── 本文

インプレイステスト時学習

要旨

従来の静的「学習後配置」パラダイムは、大規模言語モデル（LLM）が実世界のタスクに内在する継続的な情報ストリームに応答して重みを動的に適応させる能力を根本的に制限している。Test-Time Training（TTT）は、推論時にモデルパラメータの一部（高速重み）を更新するという魅力的な代替手法を提供するが、その可能性は、アーキテクチャの非互換性、計算非効率性、言語モデリングに適さない高速重みの目的関数といった重大な障壁により、現在のLLMエコシステムでは阻害されている。本研究では、LLMにシームレスにTTT能力を付与するフレームワークであるIn-Place Test-Time Training（In-Place TTT）を提案する。In-Place TTTは、ユビキタスなMLPブロックの最終射影行列を適応可能な高速重みとして扱うことで、コストのかかるゼロからの再学習を必要とせず、LLMへの「ドロップイン」的な機能強化を実現する。さらに、TTTの汎用的な再構成目的関数を、自己回帰型言語モデリングを司るNext-Token-Predictionタスクに明示的に整合した、理論的根拠に基づく専用の目的関数に置き換える。この原理に基づいた目的関数と、効率的なチャンク単位の更新メカニズムを組み合わせることで、コンテキスト並列化と互換性の高い、拡張性に優れたアルゴリズムを実現する。大規模な実験により本フレームワークの有効性が検証されている：インプレース強化として、40億パラメータモデルが128kトークンまでのコンテキストを有するタスクで優れた性能を発揮し、スクラッチからの事前学習時には、競合するTTT関連アプローチを一貫して上回る。アブレーションスタディの結果は、設計選択に関するより深い知見を提供する。総合的に、我々の結果は、In-Place TTTがLLMにおける継続学習パラダイムへの有望な一歩であることを示唆している。

────

=== 課題 ===
本文を読み、次の問いに答えなさい。
1. In-Place TTTが高速重みとして扱うのは、何の行列か。
2. 40億パラメータモデルは、最大何トークンまでのコンテキストを有するタスクで優れた性能を発揮したか。
3. TTTの汎用的な再構成目的関数は、どのタスクに明示的に整合した目的関数に置き換えられるか。
次のデータは、この課題では使用しません。

── 提供データ

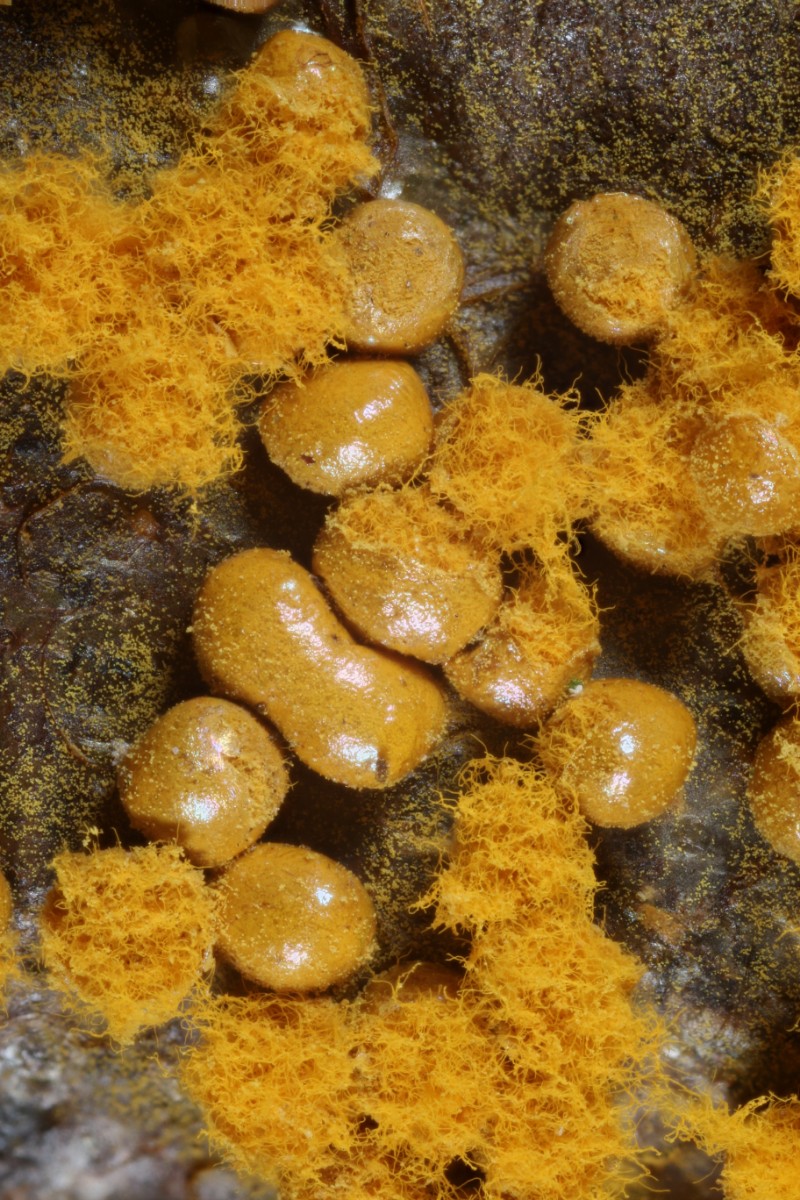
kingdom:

────

=== 解答 ===
1. MLPブロックの最終射影行列
2. 128kトークン
3. 自己回帰型言語モデリングを司るNext-Token-Predictionタスク